Former Sixers great Hal Greer diesPhilly.com — Keith Pompey Philly.com
April 16--The 76ers have lost a legend.
Hal Greer, 81, a Naismith Memorial Basketball Hall of Famer and former Sixers great, passed away Saturday in Phoenix after battling an illness. The Sixers, in a statement Monday, extended their condolences to the Greer family.
"Hal Greer's talent, drive, tenacity and unforgettable jump shot made him a Hall of Famer and one of the 50 greatest players in NBA history," NBA commissioner Adam Silver said in a statement. "And NBA champion and the 76ers' career scoring leader, he also embraced a leadership role in the racial integration of basketball at Marshall University and his home state of West Virginia.
"As the NBA family mourns Hal's passing, we celebrate his deep and lasting impact in our game."
Mr. Greer played 15 seasons (1958-73) in the NBA, five with the Syracuse Nationals and 10 with the Sixers. He won an NBA championship with the Sixers in 1967 and was a 10-time NBA All-Star.
Mr. Greer was the first player to have his number retired by the Sixers organization, as his No. 15 was honored in 1976.

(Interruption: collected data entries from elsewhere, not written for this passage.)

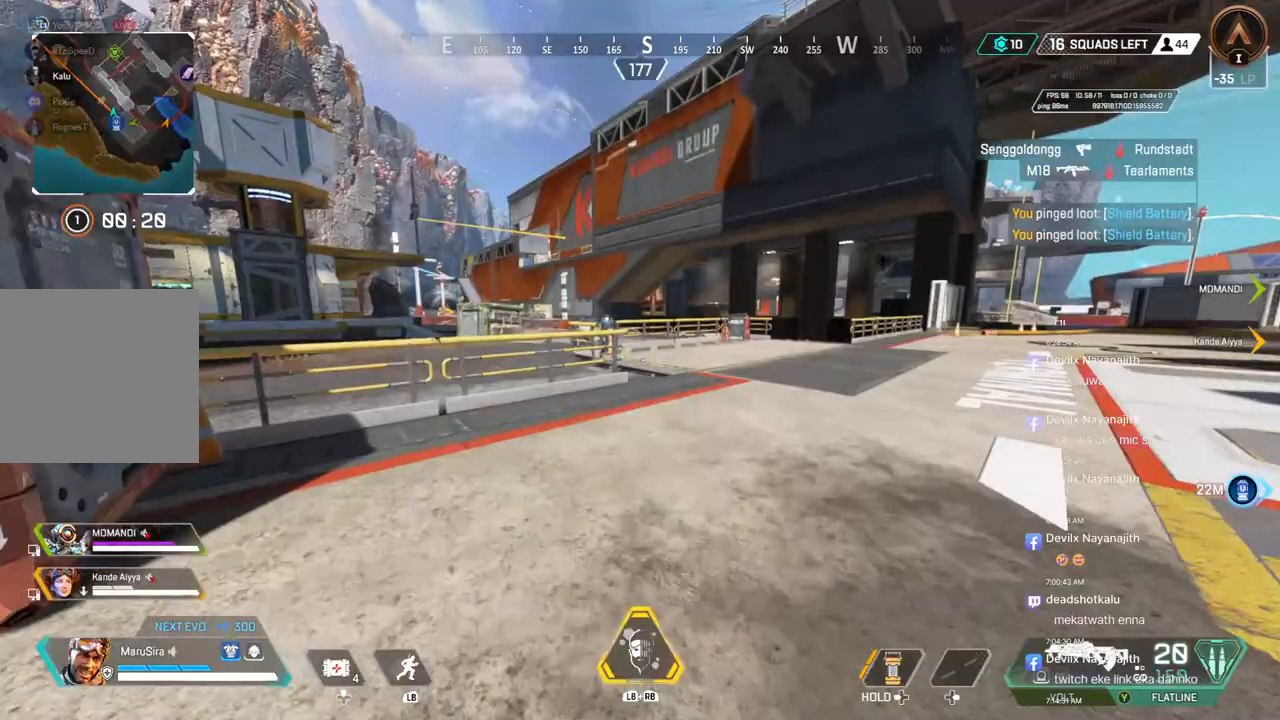
{"buttons": ["B"], "left_stick": "up", "right_stick": "center", "events": [[33, "right_stick", "right"], [100, "right_stick", "center"], [467, "B", "down"]]}
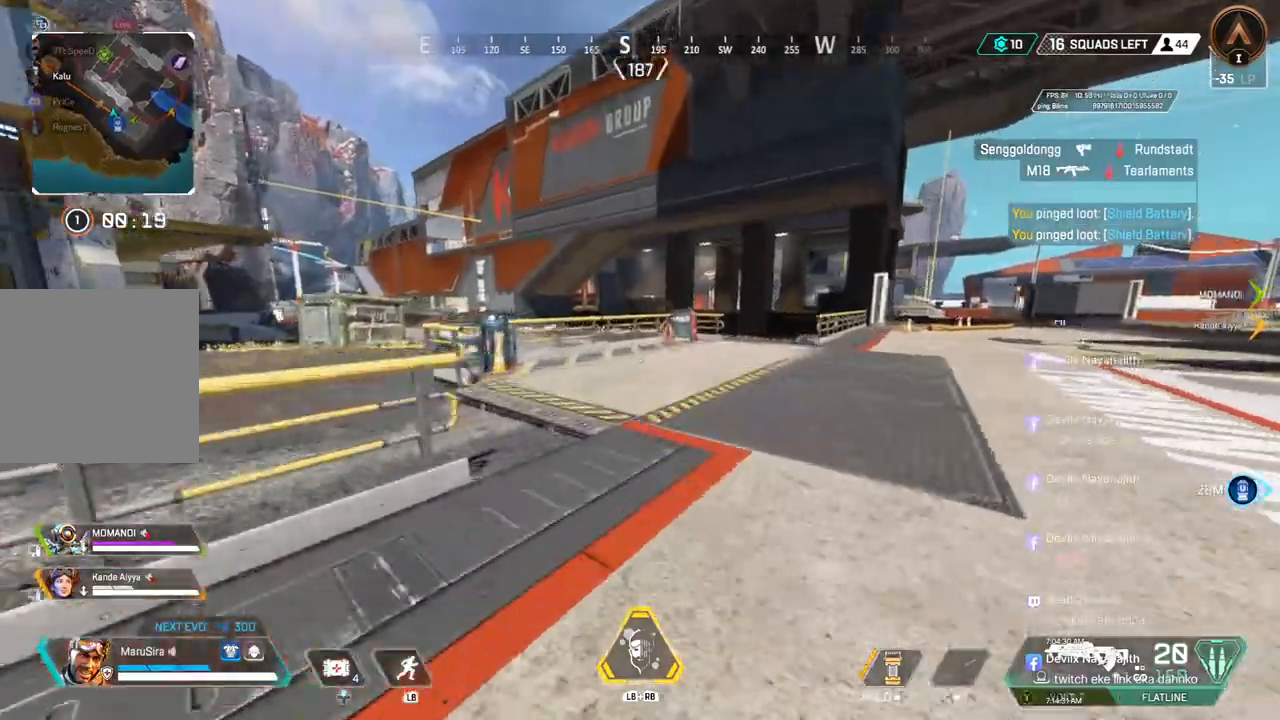
{"buttons": ["B"], "left_stick": "up", "right_stick": "center", "events": [[333, "A", "down"], [433, "right_stick", "up-left"], [500, "A", "up"], [500, "right_stick", "center"]]}
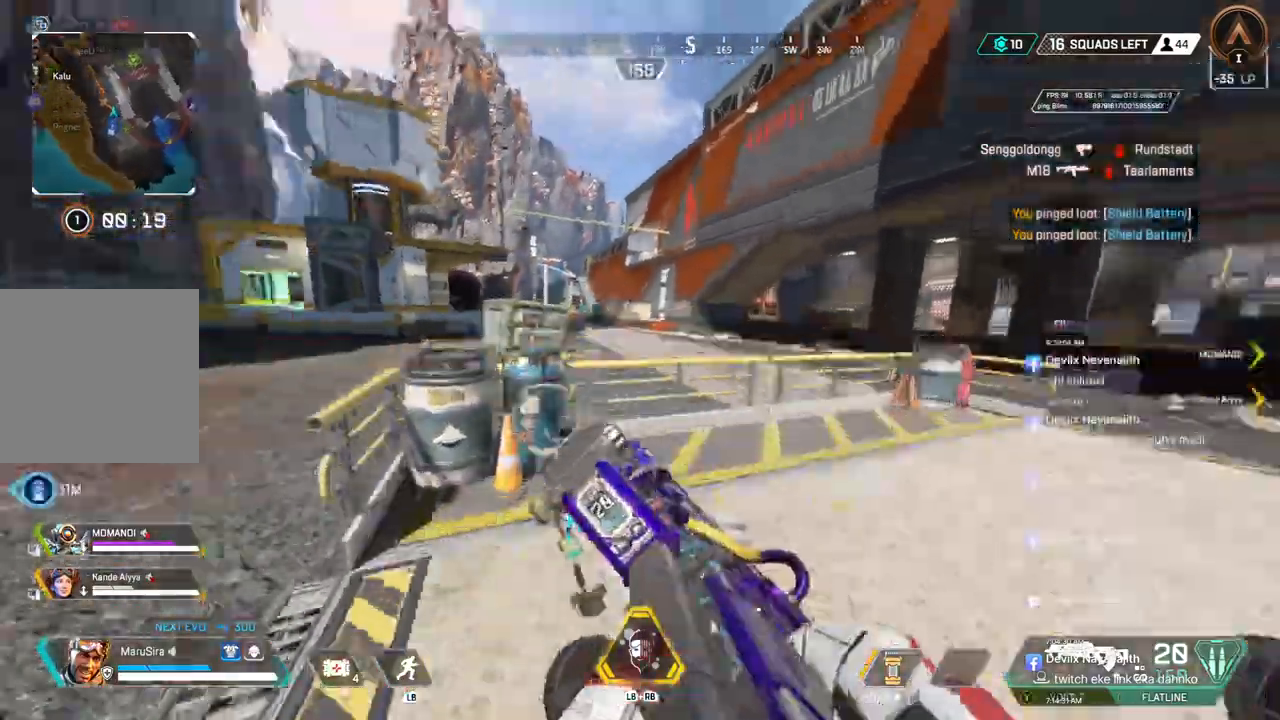
{"buttons": [], "left_stick": "up", "right_stick": "center", "events": [[33, "B", "up"]]}
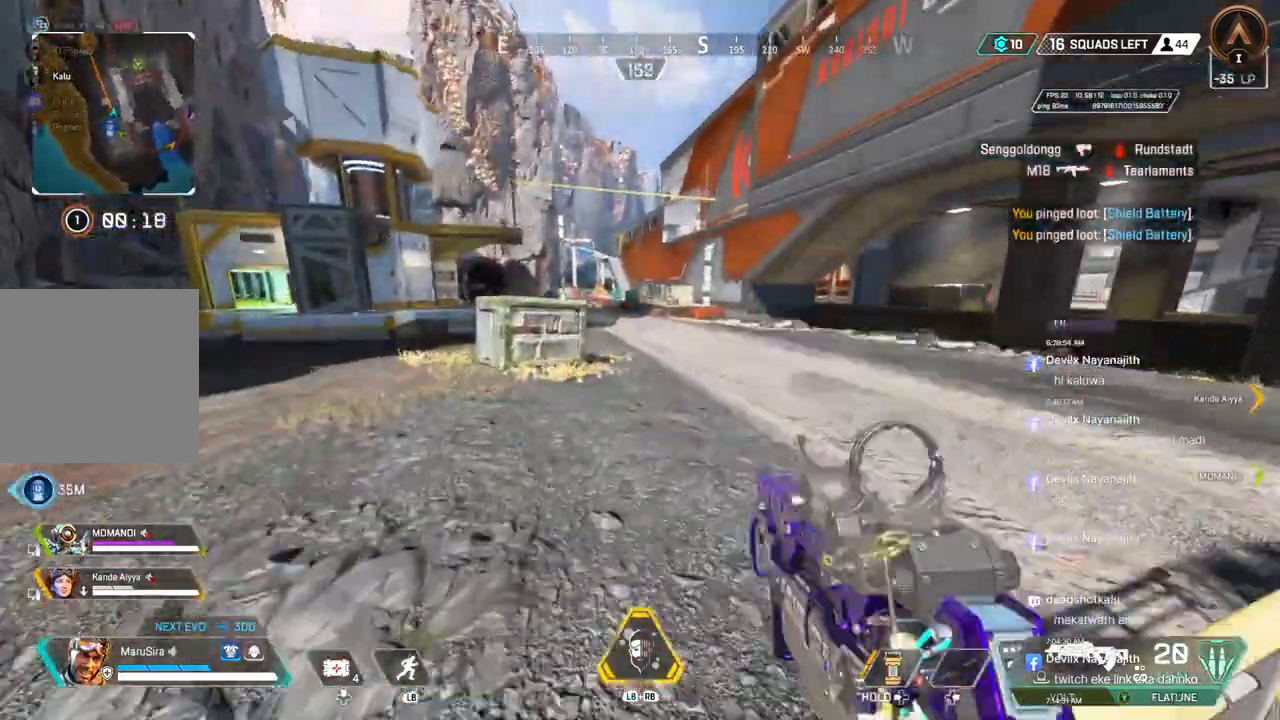
{"buttons": [], "left_stick": "up", "right_stick": "center", "events": []}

The 76ers will celebrate Mr. Greer's life and legacy when the Sixers face the Miami Heat tonight in Game 2 of the Eastern Conference quarterfinals at the Wells Fargo Center.
Mr. Greer averaged 19.2 points, 5.0 rebounds and 4.0 assists in 1,122 games. His best season was the 1967-68 campaign, when he averaged a career-best 24.1 points.
However, Mr. Greer will always be remember for playing a key role in the 1967 championship. The squad, led by Wilt Chamberlain, dethroned the eight-time defending NBA-champion Boston Celtics in the Eastern Conference finals. Then the Sixers beat the San Francisco Warriors in six games in the NBA Finals.
The Sixers had an on-court ceremony for members of their 1967 championship team during halftime of a game against the Celtics back on Dec. 3, 2016.
Mr. Greer said that he knew back then that the team would be remembered as one of the all-time greats.
"The talent was there," he said before the ceremony, his first time in Philadelphia in 25 years. "Of course, the big guy [Chamberlain], he was already there. Billy Cunningham was the best sixth man since [Boston's] John Havlicek. We knew we had the material. All we had to do is get it all together.
"That's what [coach] Alex Hannum did. He got it together, and we won it."
The Sixers averaged a league-leading 125.2 points. Chamberlain shot 68.3 percent from the field and averaged 24.1 points, 24.2 rebounds, and 7.8 assists. Mr. Greer was the second-leading scorer at 22.1, followed by Chet Walker (19.3) and Cunningham (18.5).
All four of those players and Hannum went on to become Hall of Famers.
Back in 1980, the squad was tabbed as the best team in league history during the NBA's 35th-anniversary celebration. In 1996, Chamberlain, Cunningham, and Mr. Greer were recognized as three of the league's all-time top 50 players for the 50th anniversary celebration.